The general paused dramatically. But if he expected a reaction from the
Old Man, he was disappointed. As for David, he had half risen from his
chair, fascinated with horror, watching General Hawthorne.

 

 

"I have heard no evidence of any attack," the Old Man said.

 

 

"No," snapped the general. "No, you wouldn't. Not up here on this
mountaintop, maybe. But down in the cities, my dear Doctor, down where
people live, it's different. They're going crazy with rumors, and some
of these rumors are true. We're holding them together by discipline,
in some areas by martial law, and faced by the threat of a national
panic if the people really find out the truth."

 

 

"What truth, General?"

 

 

"I'll give it to you straight, Dr. Dawson. The fact is that the Soviets
have a secret weapon, some kind of new super weapon. We don't know what
it is, we have no countermeasures against it, all we know is that they're
throwing it against us in controlled doses and have been doing so for
the past month.
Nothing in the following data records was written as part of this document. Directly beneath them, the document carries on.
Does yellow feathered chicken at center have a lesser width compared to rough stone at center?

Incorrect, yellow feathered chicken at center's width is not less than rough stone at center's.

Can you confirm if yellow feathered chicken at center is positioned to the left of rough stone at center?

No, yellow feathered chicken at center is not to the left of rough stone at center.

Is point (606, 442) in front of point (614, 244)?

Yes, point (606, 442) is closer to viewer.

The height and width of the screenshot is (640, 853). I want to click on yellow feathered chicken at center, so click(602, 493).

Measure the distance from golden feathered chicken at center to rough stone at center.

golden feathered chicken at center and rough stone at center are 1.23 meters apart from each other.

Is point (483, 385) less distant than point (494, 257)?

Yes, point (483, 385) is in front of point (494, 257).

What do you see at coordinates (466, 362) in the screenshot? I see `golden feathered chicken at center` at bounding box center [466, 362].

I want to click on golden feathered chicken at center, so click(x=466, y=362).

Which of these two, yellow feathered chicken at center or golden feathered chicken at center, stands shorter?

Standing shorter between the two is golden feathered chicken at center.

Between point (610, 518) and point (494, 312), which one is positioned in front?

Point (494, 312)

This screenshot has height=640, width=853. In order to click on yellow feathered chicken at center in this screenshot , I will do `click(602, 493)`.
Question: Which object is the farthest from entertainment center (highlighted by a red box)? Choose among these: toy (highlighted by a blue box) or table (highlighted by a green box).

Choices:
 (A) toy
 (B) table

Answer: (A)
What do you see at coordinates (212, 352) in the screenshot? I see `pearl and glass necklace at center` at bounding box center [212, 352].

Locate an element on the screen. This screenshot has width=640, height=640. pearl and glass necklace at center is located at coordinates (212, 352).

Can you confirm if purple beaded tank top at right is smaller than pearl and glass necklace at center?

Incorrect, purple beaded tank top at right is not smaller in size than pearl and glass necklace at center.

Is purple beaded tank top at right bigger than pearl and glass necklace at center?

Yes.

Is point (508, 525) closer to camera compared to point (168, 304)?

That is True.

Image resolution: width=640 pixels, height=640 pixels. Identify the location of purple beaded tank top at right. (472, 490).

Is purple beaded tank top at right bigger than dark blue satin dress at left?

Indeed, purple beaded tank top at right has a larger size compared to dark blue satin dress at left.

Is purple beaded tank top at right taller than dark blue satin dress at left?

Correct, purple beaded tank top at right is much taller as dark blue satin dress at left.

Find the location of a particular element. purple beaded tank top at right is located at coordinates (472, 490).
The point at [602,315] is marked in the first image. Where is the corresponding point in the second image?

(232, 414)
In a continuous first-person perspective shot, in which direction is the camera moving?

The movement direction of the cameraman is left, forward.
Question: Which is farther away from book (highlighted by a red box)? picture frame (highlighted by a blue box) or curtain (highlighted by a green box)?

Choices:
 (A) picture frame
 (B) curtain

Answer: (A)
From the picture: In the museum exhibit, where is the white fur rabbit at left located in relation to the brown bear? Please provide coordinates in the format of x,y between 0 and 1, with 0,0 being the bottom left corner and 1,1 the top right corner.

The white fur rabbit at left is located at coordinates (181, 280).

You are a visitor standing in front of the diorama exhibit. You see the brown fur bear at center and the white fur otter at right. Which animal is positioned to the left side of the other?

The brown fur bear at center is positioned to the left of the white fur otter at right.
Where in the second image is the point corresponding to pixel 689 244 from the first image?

They're using it as a technique of cold war, trying to
smash our morale, to demoralize us and break us down, so that we'll
listen to a deal -- their deal!" The general spat out the word. "But
they may be in for a little surprise. After we finish this East Coast
meeting tomorrow, the whole thing may boomerang back into their damned
Red faces. We've learned a few tricks of our own!"

 

 

He's good, thought David, watching the general. He's hard, and he's
ruthless, and he doesn't scare easily, and he knows his way around. The
Soviet propaganda had built up the Red soldier to scarehead proportions,
a man of physical might with a fanatic contempt of death. But watching
General Hawthorne, under the circumstances, was strangely comforting. If
there had to be a final holocaust, thought David, it was the Hawthornes
who would save the country, or die trying, and the United States was
lucky to have them.

 

 

Dr. Dawson stuck to his point. "How do you know there is a new Soviet
weapon. General?" he said, almost dryly, as though he were posing a
question to some student in a lecture class. "What facts do you have,
what evidence?"

 

 

The general started to pace the floor again. "Dr. Dawson, in the past
month we have undergone a series of phenomena -- unexplained phenomena,
without any scientific rhyme or reason -- freak disasters. The earthquakes
in various sections of the United States where no tremors have ever
been experienced before. The tidal wave that rose out of the sea without
warning, swamping Havana.

 

 

"These erratic changes in the internal pressures of the earth's surface
suggested something possibly astronomical, or cosmic, in nature. We know
that the top men in the Soviet, scientists like Kavenoff and Malvik, have
been working on this type of grand-scale weapon for some time. They've
drawn on the best brains of their satellites, in addition -- Ferenz of
Hungary, Dubois of France, Migliore of Italy, Peterson of Sweden, and
Dietz of Germany." General Hawthorne paused, looked steadily at the
Old Man, and then said with gentle irony: "And as you know, Doctor,
we have been conducting the same line of cosmic research ourselves,
with your own enthusiastic participation."